--- Supplied records Enclosed Below ---

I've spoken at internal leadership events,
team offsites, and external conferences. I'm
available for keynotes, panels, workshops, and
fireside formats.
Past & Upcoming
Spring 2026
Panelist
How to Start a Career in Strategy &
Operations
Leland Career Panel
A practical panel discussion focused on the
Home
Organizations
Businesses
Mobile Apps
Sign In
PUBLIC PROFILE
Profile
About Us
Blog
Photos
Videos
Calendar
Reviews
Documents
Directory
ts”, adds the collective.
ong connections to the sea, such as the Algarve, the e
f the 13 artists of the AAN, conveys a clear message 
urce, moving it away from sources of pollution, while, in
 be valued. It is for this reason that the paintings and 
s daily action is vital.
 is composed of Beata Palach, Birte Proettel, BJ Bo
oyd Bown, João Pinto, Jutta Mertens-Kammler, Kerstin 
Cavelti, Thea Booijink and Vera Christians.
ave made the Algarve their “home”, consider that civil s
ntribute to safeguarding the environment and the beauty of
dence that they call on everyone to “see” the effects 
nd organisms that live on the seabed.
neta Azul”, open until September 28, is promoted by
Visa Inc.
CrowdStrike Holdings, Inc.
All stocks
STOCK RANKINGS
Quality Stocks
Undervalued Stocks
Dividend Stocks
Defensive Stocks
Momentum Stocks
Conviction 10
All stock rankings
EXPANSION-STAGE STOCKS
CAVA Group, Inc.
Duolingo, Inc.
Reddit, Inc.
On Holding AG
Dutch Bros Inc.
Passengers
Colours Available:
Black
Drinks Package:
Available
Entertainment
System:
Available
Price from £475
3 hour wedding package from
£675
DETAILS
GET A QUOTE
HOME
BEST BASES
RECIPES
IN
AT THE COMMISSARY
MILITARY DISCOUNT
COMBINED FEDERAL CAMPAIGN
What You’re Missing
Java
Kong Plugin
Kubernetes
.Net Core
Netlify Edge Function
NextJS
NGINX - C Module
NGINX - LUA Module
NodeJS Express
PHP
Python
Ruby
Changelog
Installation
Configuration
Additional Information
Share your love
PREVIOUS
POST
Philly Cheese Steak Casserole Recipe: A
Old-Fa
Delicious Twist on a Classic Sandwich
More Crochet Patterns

--- End of Enclosed Supplied records ---

> [Directions for this task]: Put the lines from the start of the records up to and including the line that contains "f the 13 artists" into a Markdown table with two columns, No. and Line. Give each line a row number and leave out any blank lines.

> [Answer to this problem]:
| No. | Line |
|---|---|
| 1 | I've spoken at internal leadership events, |
| 2 | team offsites, and external conferences. I'm |
| 3 | available for keynotes, panels, workshops, and |
| 4 | fireside formats. |
| 5 | Past & Upcoming |
| 6 | Spring 2026 |
| 7 | Panelist |
| 8 | How to Start a Career in Strategy & |
| 9 | Operations |
| 10 | Leland Career Panel |
| 11 | A practical panel discussion focused on the |
| 12 | Home |
| 13 | Organizations |
| 14 | Businesses |
| 15 | Mobile Apps |
| 16 | Sign In |
| 17 | PUBLIC PROFILE |
| 18 | Profile |
| 19 | About Us |
| 20 | Blog |
| 21 | Photos |
| 22 | Videos |
| 23 | Calendar |
| 24 | Reviews |
| 25 | Documents |
| 26 | Directory |
| 27 | ts”, adds the collective. |
| 28 | ong connections to the sea, such as the Algarve, the e |
| 29 | f the 13 artists of the AAN, conveys a clear message  |